# My Collection



## Jenn L. (Jul 18, 2006)

Most of my stuff is MAC, although I have items from Lancome, Benefit, Smashbox, Sephora, Cover Girl, L'Oreal, & Revlon. Nooo, you're not seeing things, that is a Plano 737 tackle box. I'm gonna use my traincase to put more e/s in.


----------



## juli (Jul 18, 2006)

u got some nice collection! Loving the piggies.

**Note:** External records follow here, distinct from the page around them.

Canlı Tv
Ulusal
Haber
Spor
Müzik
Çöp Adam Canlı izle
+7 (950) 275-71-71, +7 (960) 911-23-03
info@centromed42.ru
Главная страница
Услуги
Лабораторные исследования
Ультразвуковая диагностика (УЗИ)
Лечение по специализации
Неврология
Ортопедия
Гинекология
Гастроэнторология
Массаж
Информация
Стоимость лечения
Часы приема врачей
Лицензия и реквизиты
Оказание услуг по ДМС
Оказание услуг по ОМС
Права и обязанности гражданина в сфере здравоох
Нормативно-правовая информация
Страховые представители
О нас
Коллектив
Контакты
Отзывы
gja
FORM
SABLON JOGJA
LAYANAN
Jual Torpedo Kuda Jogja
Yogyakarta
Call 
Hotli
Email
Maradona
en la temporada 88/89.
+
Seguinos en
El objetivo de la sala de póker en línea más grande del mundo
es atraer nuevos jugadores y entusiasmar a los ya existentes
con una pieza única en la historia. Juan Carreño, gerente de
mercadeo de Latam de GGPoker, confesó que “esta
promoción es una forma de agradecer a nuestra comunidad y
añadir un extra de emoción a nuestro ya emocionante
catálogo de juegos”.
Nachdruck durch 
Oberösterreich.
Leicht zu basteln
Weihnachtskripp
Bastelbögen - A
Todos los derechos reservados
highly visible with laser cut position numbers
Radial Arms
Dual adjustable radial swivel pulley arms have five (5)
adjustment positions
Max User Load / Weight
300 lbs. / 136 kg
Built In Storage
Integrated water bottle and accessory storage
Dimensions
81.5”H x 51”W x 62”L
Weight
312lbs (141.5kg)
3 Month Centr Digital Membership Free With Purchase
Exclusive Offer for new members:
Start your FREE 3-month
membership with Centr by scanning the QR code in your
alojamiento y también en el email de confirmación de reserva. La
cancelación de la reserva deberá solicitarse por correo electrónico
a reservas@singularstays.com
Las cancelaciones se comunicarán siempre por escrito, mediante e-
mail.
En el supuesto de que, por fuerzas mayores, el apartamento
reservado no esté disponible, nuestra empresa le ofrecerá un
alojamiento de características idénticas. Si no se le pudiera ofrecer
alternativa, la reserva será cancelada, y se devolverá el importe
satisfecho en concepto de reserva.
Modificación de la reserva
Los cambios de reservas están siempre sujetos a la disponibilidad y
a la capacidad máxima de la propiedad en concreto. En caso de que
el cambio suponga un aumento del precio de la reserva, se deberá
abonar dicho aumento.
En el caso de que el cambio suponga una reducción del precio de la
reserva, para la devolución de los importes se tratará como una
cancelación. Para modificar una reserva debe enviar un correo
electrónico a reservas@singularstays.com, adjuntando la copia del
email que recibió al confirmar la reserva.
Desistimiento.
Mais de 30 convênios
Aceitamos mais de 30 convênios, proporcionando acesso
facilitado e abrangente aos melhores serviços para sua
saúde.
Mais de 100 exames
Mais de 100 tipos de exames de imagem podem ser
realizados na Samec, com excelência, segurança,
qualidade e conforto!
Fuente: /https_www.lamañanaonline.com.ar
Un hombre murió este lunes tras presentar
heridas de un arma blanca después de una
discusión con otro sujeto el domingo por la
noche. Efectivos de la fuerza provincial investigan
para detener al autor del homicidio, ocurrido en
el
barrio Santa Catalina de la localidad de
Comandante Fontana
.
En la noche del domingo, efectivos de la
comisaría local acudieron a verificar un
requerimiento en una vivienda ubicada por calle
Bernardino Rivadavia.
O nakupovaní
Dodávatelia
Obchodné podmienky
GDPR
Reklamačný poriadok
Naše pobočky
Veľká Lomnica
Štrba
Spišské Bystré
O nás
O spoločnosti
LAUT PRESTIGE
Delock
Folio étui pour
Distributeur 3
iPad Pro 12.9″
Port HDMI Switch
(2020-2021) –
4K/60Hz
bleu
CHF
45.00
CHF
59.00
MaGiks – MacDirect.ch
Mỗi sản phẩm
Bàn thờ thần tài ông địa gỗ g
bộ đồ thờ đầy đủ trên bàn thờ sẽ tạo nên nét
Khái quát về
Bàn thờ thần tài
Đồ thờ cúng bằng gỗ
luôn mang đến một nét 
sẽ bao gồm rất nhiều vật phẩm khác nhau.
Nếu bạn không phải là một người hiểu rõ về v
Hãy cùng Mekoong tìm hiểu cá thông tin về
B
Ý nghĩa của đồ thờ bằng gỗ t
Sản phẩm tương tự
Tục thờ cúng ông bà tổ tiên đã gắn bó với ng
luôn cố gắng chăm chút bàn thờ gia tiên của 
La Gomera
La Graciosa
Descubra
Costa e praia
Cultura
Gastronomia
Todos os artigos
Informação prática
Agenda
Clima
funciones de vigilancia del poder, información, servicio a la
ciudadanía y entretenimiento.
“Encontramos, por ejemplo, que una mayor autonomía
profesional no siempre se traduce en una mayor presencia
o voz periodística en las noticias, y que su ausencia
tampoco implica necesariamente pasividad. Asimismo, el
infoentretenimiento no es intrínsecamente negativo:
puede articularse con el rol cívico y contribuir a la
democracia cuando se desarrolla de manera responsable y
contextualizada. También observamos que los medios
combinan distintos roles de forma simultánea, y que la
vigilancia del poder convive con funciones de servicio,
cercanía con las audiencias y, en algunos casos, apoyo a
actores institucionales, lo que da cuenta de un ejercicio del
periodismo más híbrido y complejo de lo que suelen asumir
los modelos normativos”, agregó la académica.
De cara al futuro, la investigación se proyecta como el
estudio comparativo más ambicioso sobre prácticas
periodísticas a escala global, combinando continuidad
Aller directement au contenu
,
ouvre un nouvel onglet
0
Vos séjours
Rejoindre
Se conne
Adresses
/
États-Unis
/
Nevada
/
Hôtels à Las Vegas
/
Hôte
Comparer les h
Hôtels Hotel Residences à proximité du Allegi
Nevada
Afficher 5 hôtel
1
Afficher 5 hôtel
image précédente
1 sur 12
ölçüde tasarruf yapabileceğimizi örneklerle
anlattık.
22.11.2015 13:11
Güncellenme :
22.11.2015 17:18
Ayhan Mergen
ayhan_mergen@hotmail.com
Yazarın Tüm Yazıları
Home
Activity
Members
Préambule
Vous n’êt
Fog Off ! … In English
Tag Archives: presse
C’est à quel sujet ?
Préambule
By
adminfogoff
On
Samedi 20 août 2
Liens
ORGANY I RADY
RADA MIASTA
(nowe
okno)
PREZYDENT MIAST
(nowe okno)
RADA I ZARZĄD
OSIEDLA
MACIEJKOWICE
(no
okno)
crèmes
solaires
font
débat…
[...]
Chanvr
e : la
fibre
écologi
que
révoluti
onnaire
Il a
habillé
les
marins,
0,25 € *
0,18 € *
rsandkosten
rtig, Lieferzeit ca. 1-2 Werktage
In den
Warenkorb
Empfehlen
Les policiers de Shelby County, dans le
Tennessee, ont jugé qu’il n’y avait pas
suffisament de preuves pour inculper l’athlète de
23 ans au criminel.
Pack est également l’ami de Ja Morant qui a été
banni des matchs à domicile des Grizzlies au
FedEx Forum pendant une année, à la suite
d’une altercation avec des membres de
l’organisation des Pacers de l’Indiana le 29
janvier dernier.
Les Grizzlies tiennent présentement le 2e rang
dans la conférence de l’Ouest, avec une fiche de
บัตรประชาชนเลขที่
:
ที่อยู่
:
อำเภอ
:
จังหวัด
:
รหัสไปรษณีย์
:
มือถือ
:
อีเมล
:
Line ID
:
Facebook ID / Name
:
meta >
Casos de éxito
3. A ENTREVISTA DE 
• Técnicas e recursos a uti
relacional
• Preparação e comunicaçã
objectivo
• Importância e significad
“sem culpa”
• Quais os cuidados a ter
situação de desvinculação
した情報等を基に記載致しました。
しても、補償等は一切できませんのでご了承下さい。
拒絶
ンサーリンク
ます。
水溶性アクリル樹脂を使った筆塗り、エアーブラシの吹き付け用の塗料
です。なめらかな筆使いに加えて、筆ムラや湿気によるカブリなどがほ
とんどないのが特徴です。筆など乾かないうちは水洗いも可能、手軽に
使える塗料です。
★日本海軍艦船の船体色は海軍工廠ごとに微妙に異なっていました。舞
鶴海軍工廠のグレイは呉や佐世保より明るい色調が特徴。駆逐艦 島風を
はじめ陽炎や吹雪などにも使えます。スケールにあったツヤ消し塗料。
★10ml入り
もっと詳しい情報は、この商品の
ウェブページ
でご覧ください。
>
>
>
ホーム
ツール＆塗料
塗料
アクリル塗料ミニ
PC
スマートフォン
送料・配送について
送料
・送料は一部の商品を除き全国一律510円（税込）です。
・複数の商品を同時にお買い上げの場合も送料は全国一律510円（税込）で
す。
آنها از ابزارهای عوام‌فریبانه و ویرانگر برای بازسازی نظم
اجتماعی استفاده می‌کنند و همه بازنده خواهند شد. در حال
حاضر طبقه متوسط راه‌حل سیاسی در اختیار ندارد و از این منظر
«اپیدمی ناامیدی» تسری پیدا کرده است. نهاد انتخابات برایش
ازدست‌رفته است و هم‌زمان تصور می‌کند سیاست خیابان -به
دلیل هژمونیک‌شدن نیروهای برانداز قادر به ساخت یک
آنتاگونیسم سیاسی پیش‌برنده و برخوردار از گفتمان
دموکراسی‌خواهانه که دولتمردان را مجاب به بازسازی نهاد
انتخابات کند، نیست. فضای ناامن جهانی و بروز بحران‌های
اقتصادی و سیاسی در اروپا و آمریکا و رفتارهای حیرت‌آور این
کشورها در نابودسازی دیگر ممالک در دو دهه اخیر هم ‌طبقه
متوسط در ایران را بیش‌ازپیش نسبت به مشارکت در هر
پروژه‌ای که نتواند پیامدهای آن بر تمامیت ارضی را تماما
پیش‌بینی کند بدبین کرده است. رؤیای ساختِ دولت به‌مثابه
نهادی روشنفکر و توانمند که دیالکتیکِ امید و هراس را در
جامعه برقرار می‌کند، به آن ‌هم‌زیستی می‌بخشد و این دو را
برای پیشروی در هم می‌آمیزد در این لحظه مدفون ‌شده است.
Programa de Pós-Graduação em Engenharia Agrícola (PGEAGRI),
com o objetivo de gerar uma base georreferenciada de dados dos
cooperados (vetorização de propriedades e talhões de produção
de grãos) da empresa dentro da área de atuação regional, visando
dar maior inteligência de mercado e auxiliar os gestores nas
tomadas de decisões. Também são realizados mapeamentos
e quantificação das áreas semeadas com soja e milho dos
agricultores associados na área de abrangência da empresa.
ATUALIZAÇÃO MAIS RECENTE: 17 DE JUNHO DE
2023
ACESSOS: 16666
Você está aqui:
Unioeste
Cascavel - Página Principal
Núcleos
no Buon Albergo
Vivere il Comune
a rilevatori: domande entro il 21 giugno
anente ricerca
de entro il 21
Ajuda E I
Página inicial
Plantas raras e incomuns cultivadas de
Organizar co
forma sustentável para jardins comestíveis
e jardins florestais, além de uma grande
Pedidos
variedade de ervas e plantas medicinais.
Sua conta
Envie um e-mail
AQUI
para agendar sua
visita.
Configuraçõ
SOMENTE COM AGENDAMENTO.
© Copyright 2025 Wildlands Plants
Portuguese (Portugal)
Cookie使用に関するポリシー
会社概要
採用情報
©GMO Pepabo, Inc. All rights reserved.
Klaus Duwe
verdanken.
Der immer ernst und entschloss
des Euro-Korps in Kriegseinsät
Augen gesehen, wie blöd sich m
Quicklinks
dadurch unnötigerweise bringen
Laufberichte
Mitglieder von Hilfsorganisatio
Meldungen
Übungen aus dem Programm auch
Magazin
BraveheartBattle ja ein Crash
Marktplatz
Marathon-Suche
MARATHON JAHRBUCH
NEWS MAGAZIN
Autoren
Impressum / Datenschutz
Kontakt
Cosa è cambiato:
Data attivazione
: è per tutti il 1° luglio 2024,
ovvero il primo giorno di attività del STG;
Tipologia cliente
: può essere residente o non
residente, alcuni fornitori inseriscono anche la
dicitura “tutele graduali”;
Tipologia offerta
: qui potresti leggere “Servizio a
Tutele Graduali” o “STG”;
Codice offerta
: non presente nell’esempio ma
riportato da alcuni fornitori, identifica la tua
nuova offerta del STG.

What shades are those lancome juicy tubes?? (Can I ask?) I love lancome jts!!!


----------



## hypergrl273 (Jul 18, 2006)

wow! you've got a great collection, lots of variety. I wish i had that many pigments! And which pigments are the 1,3, and 5th ones on the 3rd row.


----------



## Jenn L. (Jul 18, 2006)

You know, I completely forgot about my small stash in my purse, and my brushes!  LOL.  Thanks for the compliments!  
	

	
	
		
		

		
		
	


	




The JTs are  - Miracle, Spring Fling, Simmer, Daiquiri, Toffee Pop, and Sunbronze

The piggies are - Gold Dusk, Dazzleray and Provence


----------



## aziajs (Jul 19, 2006)

Nice tackle box.  It looks like the perfect makeup case.


----------



## valley (Jul 19, 2006)

woo hoo for softlips!  I melted some of mine down (because those chintzy tubes break really easy) and mixed apricot pink pigment with it... softlips=love


----------



## tsukiyomi (Jul 20, 2006)

<3. It's fabulous.


----------



## ExquisiteImages (Jul 20, 2006)

That's a nice collection!


----------



## MacVirgin (Jul 20, 2006)

very nice collection!


----------



## tracie (Jul 20, 2006)

what is the pigment below lovely lily and above gold dusk?


----------



## Luxurious (Jul 21, 2006)

your collection is great. what colors have the nude mac glosses?


----------



## eowyn797 (Aug 19, 2006)

okay, i ADORE that you keep your makeup in a tackle box. RAD.


----------



## Jenn L. (Aug 20, 2006)

Thanks!  It cost me $30 - $35 from Wal Mart...  Has lots of room..  works great!


----------



## queenofdisaster (Aug 20, 2006)

i love those cases that your pigments are in <3


----------



## ohhhhhthehorror (Aug 27, 2006)

Wow, awesome!


----------